Registration / Admissions
Lincoln Medical Center offers a convenient registration and admissions process for all patients, regardless of the reason for being admitted to the hospital. The admissions area is located in the front lobby of the hospital on the main level.
Our pre-registration department will contact you at home prior to your scheduled visit to verify your information. Pre-registration will save time upon your arrival to the hospital. You will be asked to give your demographic and insurance information over the phone. Once you arrive at the hospital, you will need to check in at the admissions desk for a copy of your insurance card and a signature on a consent form.

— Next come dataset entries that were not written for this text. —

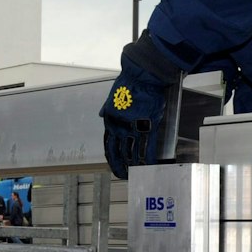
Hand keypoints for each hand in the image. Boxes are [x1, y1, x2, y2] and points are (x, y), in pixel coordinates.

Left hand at [98, 35, 179, 179]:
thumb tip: (101, 114)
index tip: (114, 165)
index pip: (108, 145)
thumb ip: (106, 109)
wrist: (142, 76)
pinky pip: (148, 148)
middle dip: (121, 167)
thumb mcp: (111, 98)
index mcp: (110, 121)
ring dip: (135, 166)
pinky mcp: (148, 127)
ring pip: (133, 154)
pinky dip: (149, 159)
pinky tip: (151, 166)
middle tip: (124, 176)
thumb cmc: (128, 84)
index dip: (112, 158)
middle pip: (119, 153)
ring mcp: (134, 129)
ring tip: (137, 175)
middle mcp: (119, 128)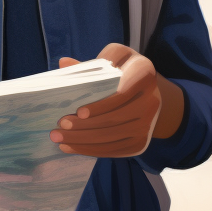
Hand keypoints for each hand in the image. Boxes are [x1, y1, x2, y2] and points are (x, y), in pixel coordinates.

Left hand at [50, 43, 180, 157]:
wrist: (145, 92)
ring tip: (60, 139)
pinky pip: (115, 150)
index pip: (122, 93)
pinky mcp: (142, 141)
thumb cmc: (121, 71)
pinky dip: (92, 150)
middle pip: (116, 118)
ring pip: (114, 136)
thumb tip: (63, 63)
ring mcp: (148, 123)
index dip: (102, 105)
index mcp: (143, 72)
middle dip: (85, 126)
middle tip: (60, 126)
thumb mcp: (110, 60)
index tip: (79, 112)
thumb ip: (89, 65)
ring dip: (84, 140)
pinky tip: (71, 147)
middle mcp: (152, 99)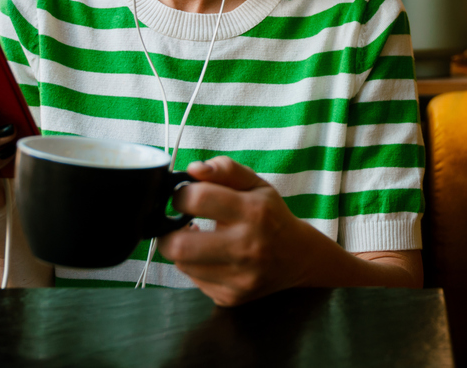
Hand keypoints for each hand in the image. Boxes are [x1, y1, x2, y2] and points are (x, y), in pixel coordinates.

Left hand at [158, 156, 326, 305]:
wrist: (299, 257)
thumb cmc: (271, 215)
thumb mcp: (255, 184)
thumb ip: (224, 169)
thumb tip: (193, 169)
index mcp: (253, 212)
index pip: (197, 199)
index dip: (180, 194)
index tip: (183, 196)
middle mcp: (247, 248)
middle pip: (179, 245)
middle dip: (167, 231)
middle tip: (176, 223)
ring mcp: (239, 278)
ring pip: (182, 264)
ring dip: (182, 249)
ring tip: (196, 238)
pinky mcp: (232, 297)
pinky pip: (194, 280)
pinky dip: (195, 266)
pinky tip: (210, 256)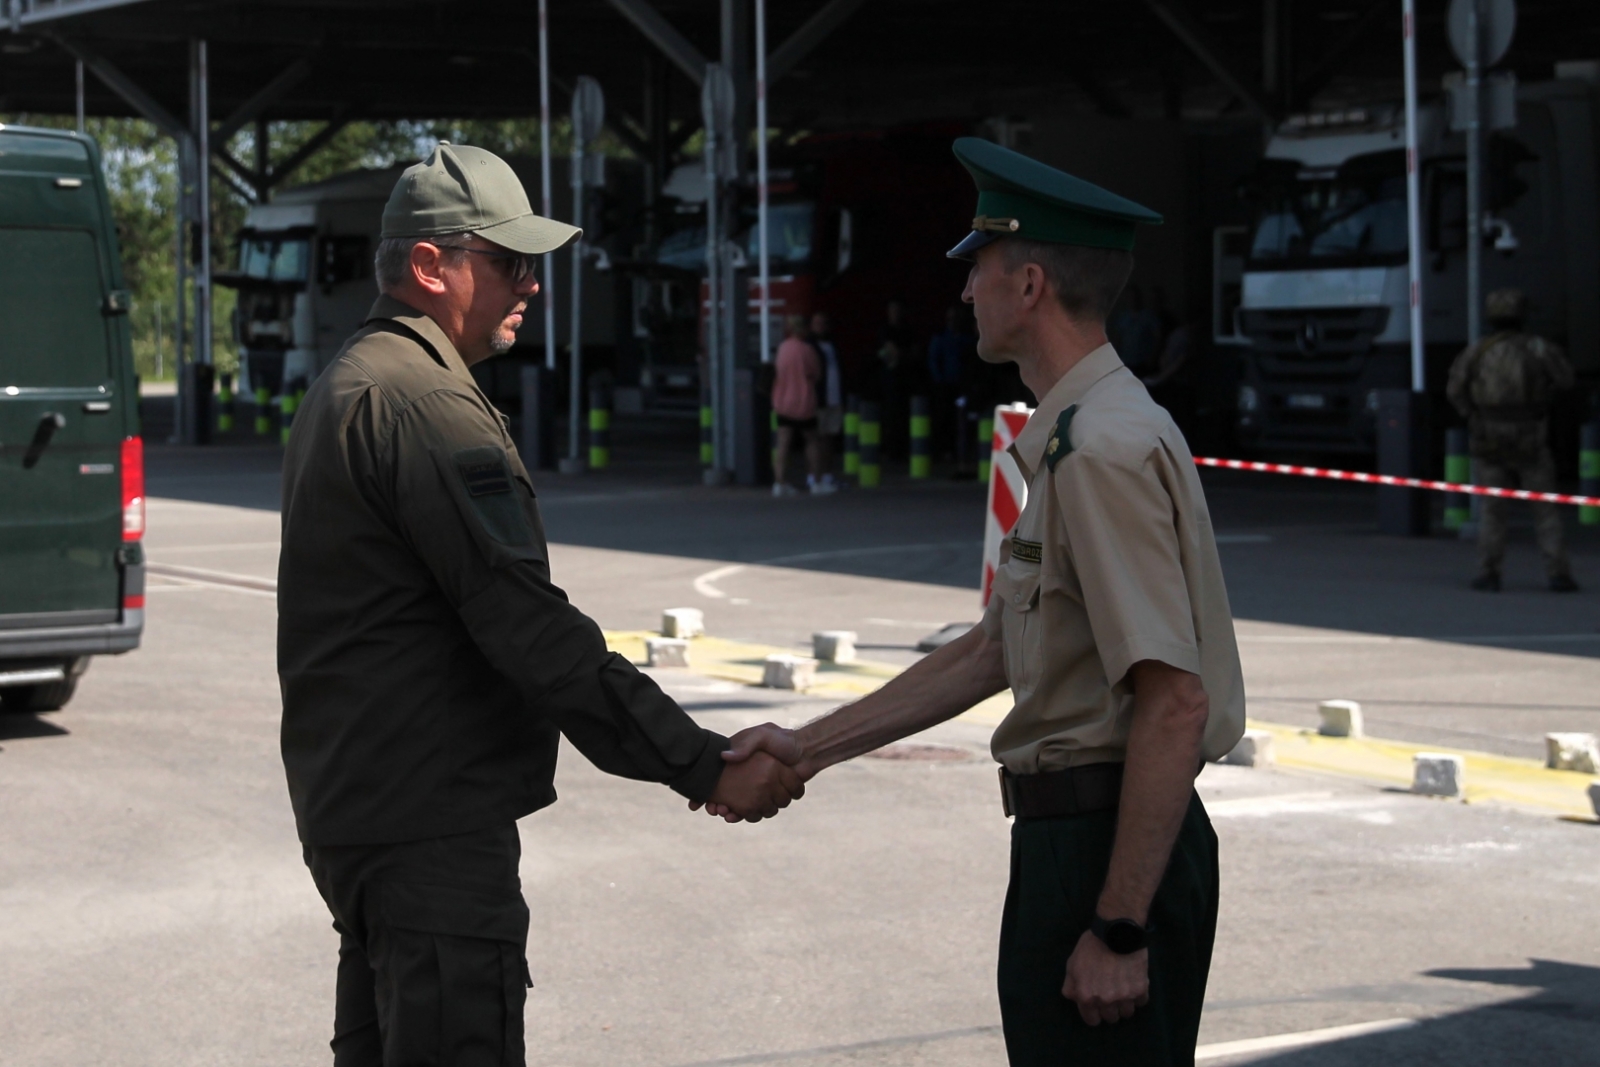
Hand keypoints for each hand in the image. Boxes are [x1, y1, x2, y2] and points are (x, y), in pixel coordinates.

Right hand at [689, 723, 808, 821]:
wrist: (805, 751)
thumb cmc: (782, 740)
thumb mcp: (762, 735)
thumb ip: (746, 745)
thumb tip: (725, 756)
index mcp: (740, 761)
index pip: (717, 777)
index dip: (706, 787)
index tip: (697, 798)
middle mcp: (745, 775)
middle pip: (724, 793)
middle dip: (715, 801)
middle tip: (710, 807)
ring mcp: (755, 787)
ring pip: (736, 804)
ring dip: (727, 809)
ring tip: (721, 811)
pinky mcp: (767, 797)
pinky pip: (752, 810)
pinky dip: (742, 814)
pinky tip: (733, 815)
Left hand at [1060, 929, 1148, 1024]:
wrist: (1117, 932)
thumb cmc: (1091, 946)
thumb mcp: (1072, 963)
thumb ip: (1071, 985)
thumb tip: (1075, 998)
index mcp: (1086, 996)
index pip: (1092, 1020)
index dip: (1094, 1014)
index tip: (1097, 1007)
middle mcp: (1105, 1001)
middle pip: (1111, 1018)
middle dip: (1110, 1009)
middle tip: (1111, 995)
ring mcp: (1125, 997)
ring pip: (1127, 1013)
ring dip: (1125, 1004)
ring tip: (1123, 990)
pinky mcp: (1141, 990)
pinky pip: (1141, 1002)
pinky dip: (1138, 996)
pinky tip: (1134, 984)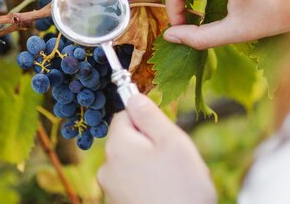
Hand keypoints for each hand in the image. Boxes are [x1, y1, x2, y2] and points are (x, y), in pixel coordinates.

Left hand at [97, 94, 216, 203]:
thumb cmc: (182, 188)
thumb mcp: (173, 142)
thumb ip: (151, 116)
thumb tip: (134, 97)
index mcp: (118, 146)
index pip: (124, 115)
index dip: (147, 120)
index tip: (166, 133)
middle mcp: (107, 168)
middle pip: (128, 141)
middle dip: (152, 145)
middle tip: (175, 160)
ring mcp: (111, 191)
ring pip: (133, 164)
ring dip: (152, 167)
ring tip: (174, 182)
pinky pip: (134, 185)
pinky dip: (150, 186)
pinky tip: (167, 195)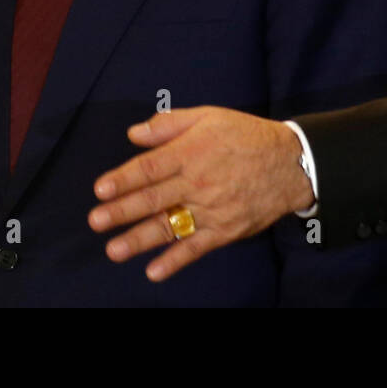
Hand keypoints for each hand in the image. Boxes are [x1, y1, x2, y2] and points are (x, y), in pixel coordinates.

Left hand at [89, 106, 312, 281]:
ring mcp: (212, 209)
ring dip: (139, 240)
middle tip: (95, 221)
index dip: (123, 178)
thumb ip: (169, 124)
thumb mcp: (208, 116)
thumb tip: (134, 134)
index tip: (100, 189)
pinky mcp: (226, 230)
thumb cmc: (245, 136)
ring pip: (170, 226)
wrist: (291, 163)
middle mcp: (198, 182)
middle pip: (154, 198)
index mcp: (191, 152)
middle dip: (122, 211)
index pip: (150, 168)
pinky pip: (196, 248)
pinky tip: (154, 271)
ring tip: (113, 250)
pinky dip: (175, 261)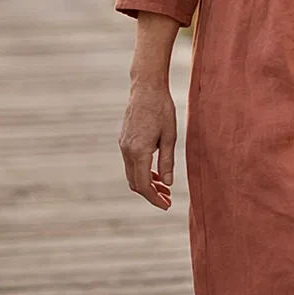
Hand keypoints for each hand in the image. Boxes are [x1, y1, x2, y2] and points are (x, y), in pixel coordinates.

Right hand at [119, 80, 176, 209]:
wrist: (146, 88)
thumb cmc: (162, 109)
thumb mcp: (170, 136)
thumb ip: (167, 161)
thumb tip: (167, 184)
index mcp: (139, 151)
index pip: (143, 185)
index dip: (154, 198)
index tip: (166, 206)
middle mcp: (127, 151)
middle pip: (135, 183)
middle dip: (151, 194)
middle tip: (167, 200)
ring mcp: (123, 146)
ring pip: (132, 174)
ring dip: (147, 184)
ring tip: (165, 188)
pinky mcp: (124, 141)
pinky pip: (131, 164)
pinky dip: (142, 172)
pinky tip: (156, 174)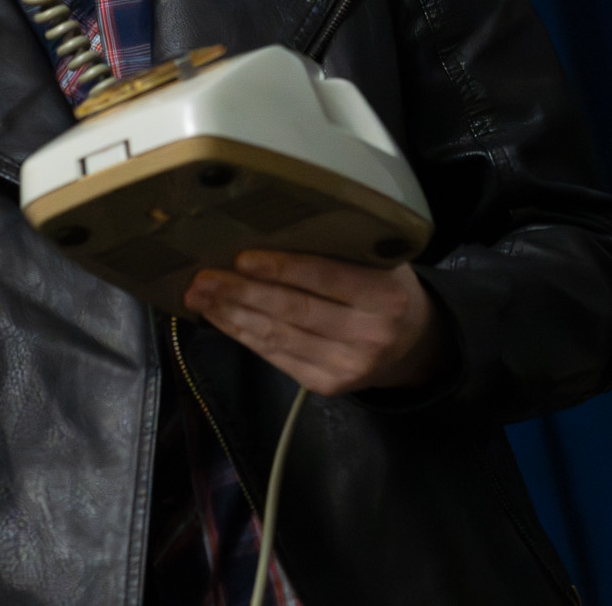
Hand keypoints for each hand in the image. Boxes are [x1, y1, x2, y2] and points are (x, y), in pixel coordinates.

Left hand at [183, 251, 447, 396]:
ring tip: (199, 295)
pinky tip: (219, 317)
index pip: (327, 279)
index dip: (283, 269)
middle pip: (295, 311)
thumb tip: (270, 227)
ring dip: (232, 315)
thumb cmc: (384, 289)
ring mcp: (347, 366)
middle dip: (243, 293)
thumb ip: (341, 250)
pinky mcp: (326, 385)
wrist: (411, 345)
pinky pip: (275, 357)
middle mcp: (368, 335)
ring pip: (279, 336)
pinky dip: (242, 335)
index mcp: (385, 296)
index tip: (243, 257)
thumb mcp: (380, 263)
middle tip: (205, 276)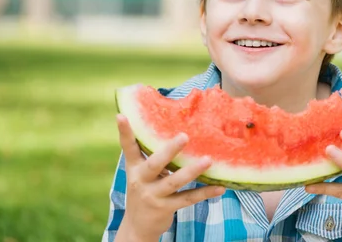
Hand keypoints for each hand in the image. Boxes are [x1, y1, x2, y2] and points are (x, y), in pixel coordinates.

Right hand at [115, 114, 224, 240]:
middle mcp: (141, 180)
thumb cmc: (145, 189)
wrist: (138, 226)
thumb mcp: (142, 173)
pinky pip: (188, 198)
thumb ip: (152, 155)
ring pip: (174, 181)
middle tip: (184, 136)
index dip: (125, 132)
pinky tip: (220, 187)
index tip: (121, 116)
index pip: (129, 148)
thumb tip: (176, 129)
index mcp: (135, 168)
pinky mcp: (165, 208)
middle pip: (155, 163)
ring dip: (192, 171)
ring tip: (208, 160)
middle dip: (169, 150)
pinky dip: (205, 193)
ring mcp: (153, 195)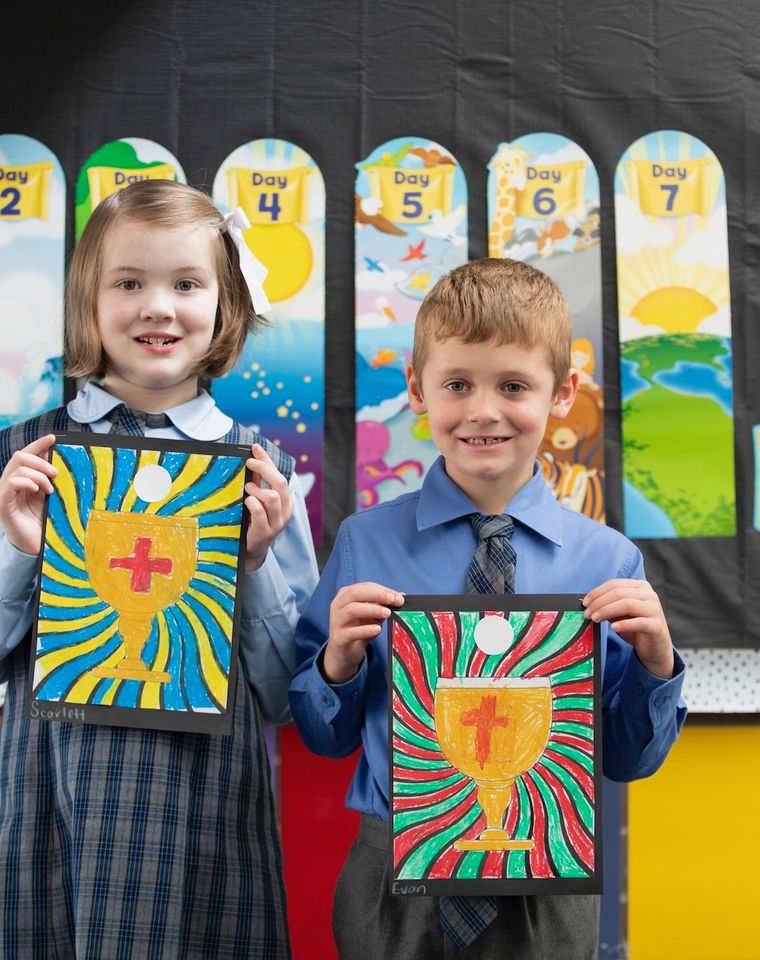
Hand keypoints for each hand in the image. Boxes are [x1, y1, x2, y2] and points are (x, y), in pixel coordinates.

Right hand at [0, 434, 56, 555]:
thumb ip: (49, 477)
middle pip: (20, 456)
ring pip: (17, 468)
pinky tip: (37, 490)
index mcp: (22, 479)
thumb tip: (56, 457)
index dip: (38, 444)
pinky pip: (11, 483)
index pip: (26, 455)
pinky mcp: (3, 504)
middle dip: (40, 460)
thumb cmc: (44, 520)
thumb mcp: (50, 494)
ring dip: (38, 475)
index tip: (53, 438)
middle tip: (56, 473)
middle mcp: (10, 483)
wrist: (36, 545)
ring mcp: (5, 492)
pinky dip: (26, 482)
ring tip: (49, 490)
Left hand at [243, 443, 293, 572]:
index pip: (279, 474)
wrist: (252, 550)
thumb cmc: (253, 522)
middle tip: (248, 463)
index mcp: (286, 500)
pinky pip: (259, 511)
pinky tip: (246, 502)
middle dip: (264, 468)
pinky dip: (251, 502)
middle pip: (280, 482)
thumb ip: (258, 483)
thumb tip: (251, 461)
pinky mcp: (266, 531)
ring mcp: (278, 522)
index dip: (267, 460)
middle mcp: (286, 510)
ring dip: (256, 489)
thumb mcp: (258, 501)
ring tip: (247, 489)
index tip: (255, 448)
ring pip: (271, 496)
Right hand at [323, 582, 404, 683]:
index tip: (398, 596)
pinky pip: (351, 632)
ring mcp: (337, 622)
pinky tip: (377, 629)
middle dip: (377, 595)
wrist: (344, 652)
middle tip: (393, 601)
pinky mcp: (339, 638)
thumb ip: (382, 605)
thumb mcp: (370, 615)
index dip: (382, 590)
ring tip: (387, 613)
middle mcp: (338, 606)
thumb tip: (400, 597)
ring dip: (372, 610)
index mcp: (345, 596)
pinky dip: (365, 630)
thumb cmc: (357, 629)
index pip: (364, 587)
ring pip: (351, 610)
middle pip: (355, 594)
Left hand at [582, 578, 673, 678]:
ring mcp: (654, 609)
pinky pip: (639, 622)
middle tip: (587, 614)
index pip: (614, 584)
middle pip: (619, 593)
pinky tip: (614, 628)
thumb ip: (609, 605)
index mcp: (640, 586)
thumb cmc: (635, 627)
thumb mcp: (620, 613)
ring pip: (627, 604)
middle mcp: (649, 595)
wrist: (655, 647)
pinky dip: (624, 624)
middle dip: (599, 603)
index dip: (597, 592)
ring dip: (607, 611)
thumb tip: (589, 603)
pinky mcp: (657, 626)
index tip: (585, 602)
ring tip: (596, 619)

If you are not comfortable giving admissions information over the phone, please check in at the admissions desk thirty minutes in advance of the scheduled appointment. Bring a driver's license, insurance cards and any written orders from your doctor.
We can also direct you to a Financial Counselor, if you need to make financial arrangements for any out-of-pocket expenses incurred. The financial counselor can be contacted by calling 931-438-7482 or by coming to the office Monday-Friday from 8:00am-4:30pm.
Self Pay Discount
A Self Pay Discount will be offered to uninsured patients who receive services that are payable to Lincoln Medical Center, Patrick Rehab, EMS and Behavioral Health. Uninsured patients are patients that do not have valid insurance coverage for medical services they receive. The Self-Pay discount is currently set at 40% of total billable charges. The discount is based on the THA computation of the maximum hospital collection rate from the uninsured in compliance with Tennessee Code 68-11-262 effective for the calendar year. This policy does not include employee pharmacy charges, employee supplies, contract drug screens, and instrumental classes offered to employees or to the community.
Any additional discounts requested that are not covered in this policy must be referred to administration for further recommendations.
Individuals' accounts can be classified as charity and/or indigent care at a time after it is documented that they meet the criteria. This determination can be made at admission, or later by a Lincoln Medical Center Financial Counselor of the Lincoln County Health System/State of Tennessee Department of Human Services Case Worker. The governing body of the Health Care Facilities will approve the amount of charity given for a fiscal year.
Criteria for Charity Care
It must be documented that the patient:
- Has no current valid insurance coverage to cover balance of account and is not eligible to receive Public Assistance or other insurance. Persons with exhausted Medicare and Medicaid benefits would be considered without valid insurance, unless they are eligible to apply for additional days.
- They must have one or more of the following indications of inability to pay.
Indicators for Inability to Pay
A patient is determined eligible for charity when the annual income of the individual or family unit falls into the poverty level guidelines. The poverty income guidelines are published annually in the Federal Register. The up to date Federal Poverty Guidelines are found on this web site www.aspe.hhs.gov/poverty. This data will be used to determine the percentage of poverty status. When the percentage of poverty level is determined, that is what will determine the percentage of charity write off. There are temporary factors such as short-term layoff, unemployment, disability, or a confirmed hardship that will also be considered. An evaluation of available assets will be essential to determine eligibility for charity. If there are sufficient assets to liquidate to pay the debt, then charity may be denied. Charity will be given only after all other individual resources have been exhausted.
No job or other regular source of income and patient completes a financial statement with supporting documentation indicating inability to pay.
The patient’s total responsibility of necessary expenses exceeds one-half of their annual salary and they have not set up and/or fulfilled any payment arrangements. This indicates they are probably unable to pay the total bill.
The patient or responsible party have completed a financial statement that indicates they are unable to pay for services. This financial statement should include their income, expenses, assets, and liabilities along with supporting documentation requested (i.e., tax return, check stubs, itemization of expenses and/or canceled checks).
A current Medicaid recipient who has exhausted days/visits or incurs non-covered Medicaid charges will be considered as charity without further documentation.
Any uncollectible balance on a patient who dies as insolvent will be considered as charity with proper court notice without further documentation.
Upon our facility receiving approved bankruptcy acknowledgement, the uncollectible balance of the recipient will be classified as charity without further documentation.